That phrase gets overused a lot, but it really applies right now.
This is such a strange time.
Some of us are facing terrible difficulties, others are sad about relatively minor inconveniences and none of us are wrong.
It’s okay to be upset that you had to cancel your birthday celebration, just as it’s okay to be terrified of giving birth during a deadly pandemic.
I say that as someone who is the latter.
I don’t mind hearing people worry about their mental state while being stuck in their homes. That’s a real issue and perspective matters.
I can’t fully understand a tragedy someone else has been through if I haven’t faced it myself. I don’t see this situation as any different.
My heart aches for the people who have lost their entire sources of income. I’ve only lost a few weeks of mine, so I can’t say I know how that feels, but I can feel empathy. I can wish none of you were facing what you’re facing.
I have a handful of friends who’ve lost loved ones in the weeks since this all began. Not one of them has been able to properly honor their loved ones life in the traditional sense. In fact, they’re navigating grief by themselves or away from most of the rest of their families and friends.
I haven’t lost anyone during this time, aside from our dog Sophie. And that was hell, but it was expected and I wasn’t deprived of the traditional grieving.
I held her and petted her and told her how much I loved her repeatedly as she went calmly to rest.

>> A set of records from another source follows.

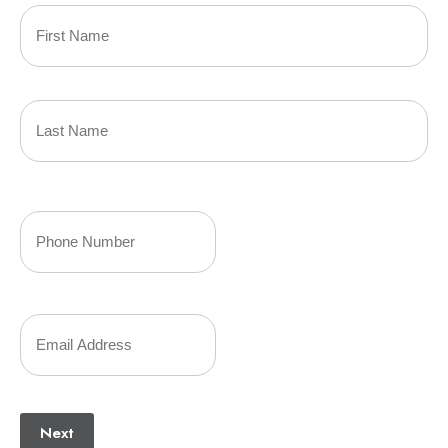
Primary
Policyholder
First
Name
(Required)
Last
Your
Phone
Number
Your
(Required)
Email
(Required)
Next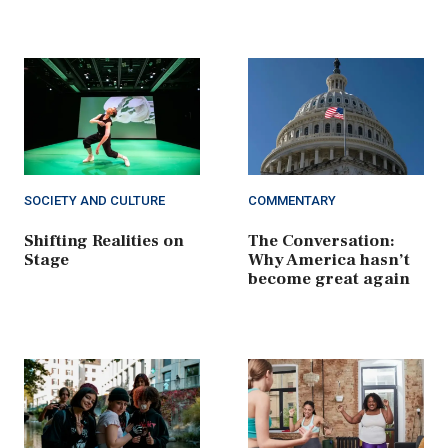
SOCIETY AND CULTURE
COMMENTARY
Shifting Realities on
The Conversation:
Stage
Why America hasn’t
become great again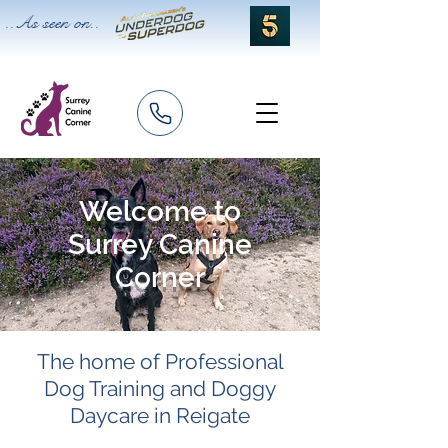
..As seen on..
Welcome to
Surrey Canine
Corner
The home of Professional
Dog Training an
d Doggy
Daycare in Reigate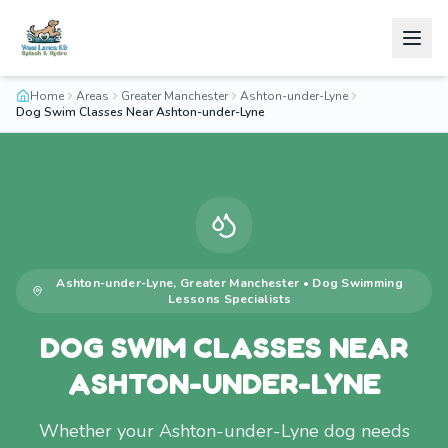
Home
Areas
Greater Manchester
Ashton-under-Lyne
Dog Swim Classes Near Ashton-under-Lyne
Ashton-under-Lyne
,
Greater Manchester
•
Dog Swimming
Lessons
Specialists
DOG SWIM CLASSES NEAR
ASHTON-UNDER-LYNE
Whether your Ashton-under-Lyne dog needs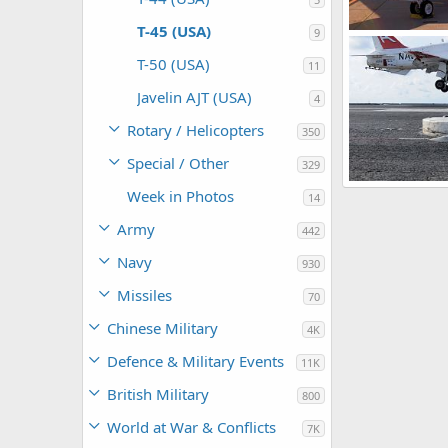
T-45 (USA)
9
US Navy T-45 G
Scott
Nov 4
T-50 (USA)
11
0
0
Javelin AJT (USA)
4
Rotary / Helicopters
350
Special / Other
329
US Navy T-45 G
Week in Photos
14
Scott
Aug 2
0
0
Army
442
Navy
930
Missiles
70
Chinese Military
4K
Defence & Military Events
11K
British Military
800
World at War & Conflicts
7K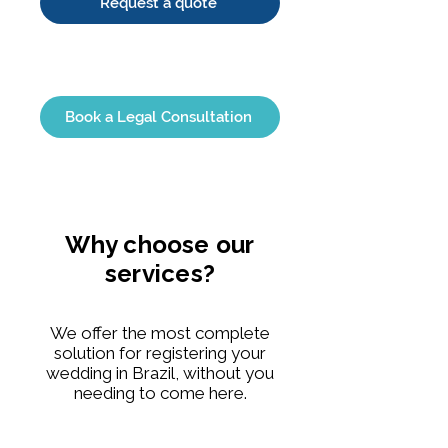
Request a quote
Book a Legal Consultation
Why choose our
services?
We offer the most complete
solution for registering your
wedding in Brazil, without you
needing to come here.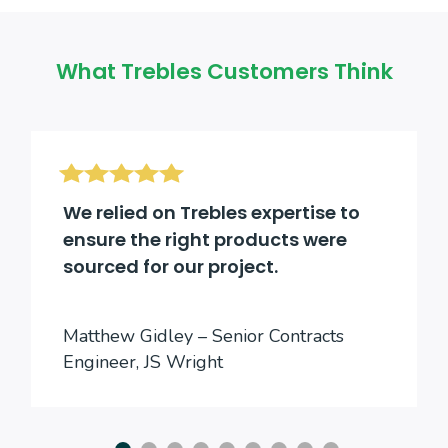
What Trebles Customers Think
We relied on Trebles expertise to
ensure the right products were
sourced for our project.
Matthew Gidley – Senior Contracts
Engineer, JS Wright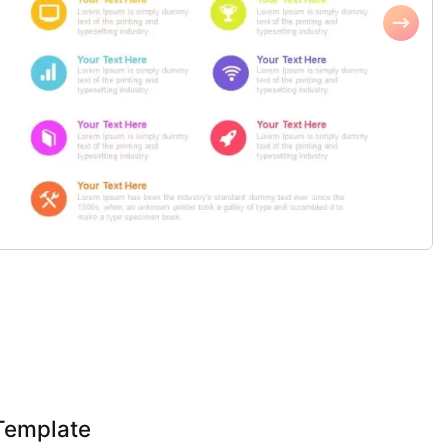
Template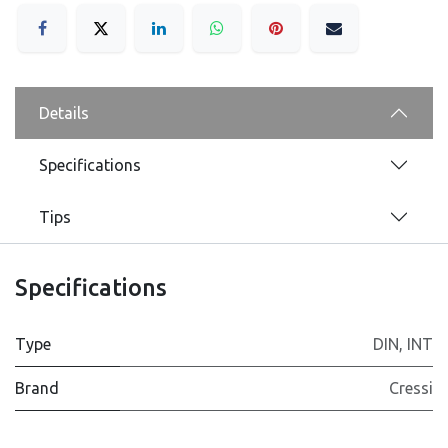
Details
Specifications
Tips
Specifications
Type
DIN
,
INT
Brand
Cressi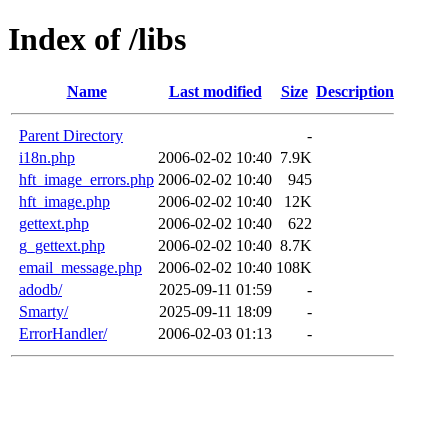
Index of /libs
Name
Last modified
Size
Description
Parent Directory
-
i18n.php
2006-02-02 10:40
7.9K
hft_image_errors.php
2006-02-02 10:40
945
hft_image.php
2006-02-02 10:40
12K
gettext.php
2006-02-02 10:40
622
g_gettext.php
2006-02-02 10:40
8.7K
email_message.php
2006-02-02 10:40
108K
adodb/
2025-09-11 01:59
-
Smarty/
2025-09-11 18:09
-
ErrorHandler/
2006-02-03 01:13
-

And I’ve been able to talk about her and share that love for her with people right around me, the people who also knew and loved her. That’s how that grief would’ve looked even in a normal time.

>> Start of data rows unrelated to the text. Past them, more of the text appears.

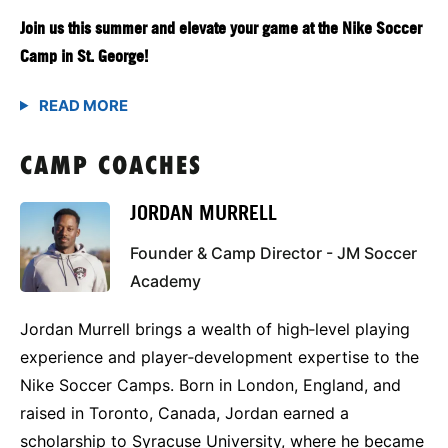
Join us this summer and elevate your game at the Nike Soccer
Camp in St. George!
CAMP COACHES
JORDAN MURRELL
Founder & Camp Director - JM Soccer
Academy
Jordan Murrell brings a wealth of high‑level playing
experience and player‑development expertise to the
Nike Soccer Camps. Born in London, England, and
raised in Toronto, Canada, Jordan earned a
scholarship to Syracuse University, where he became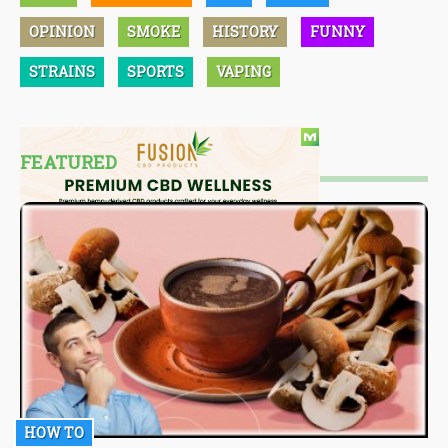
OPINION
SMOKE
HISTORY
FUNNY
STRAINS
SPORTS
VAPING
FEATURED
HOW TO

But that’s not how it usually looks for human loss.
I can’t imagine how it feels to not have those first few days when you’d normally gather with family and share stories and memories – laugh and cry. When I’ve lost loved ones in the past, those moments have been what pulled me through the initial onslaught of sadness.
Everywhere you look, people’s hearts are heavy.
They’re scared or anxious.
They’re wondering if they’re doing enough to protect themselves and the people they love.
They’re wondering how they can help their favorite small business that might not make it through the economic disaster that’s accompanying all of this.
They’re feeling things and they should be allowed to – whatever that looks like.
Sure, there’s a lot of good. And I suspect most of us spend a great deal of time watching for it – seeing who is helping and how we can make the best of the situation.
But we shouldn’t be so hard on ourselves or others when we’re struck by the tougher feelings.
It really is okay.
And hopefully one day not too long from now, everything will be okay.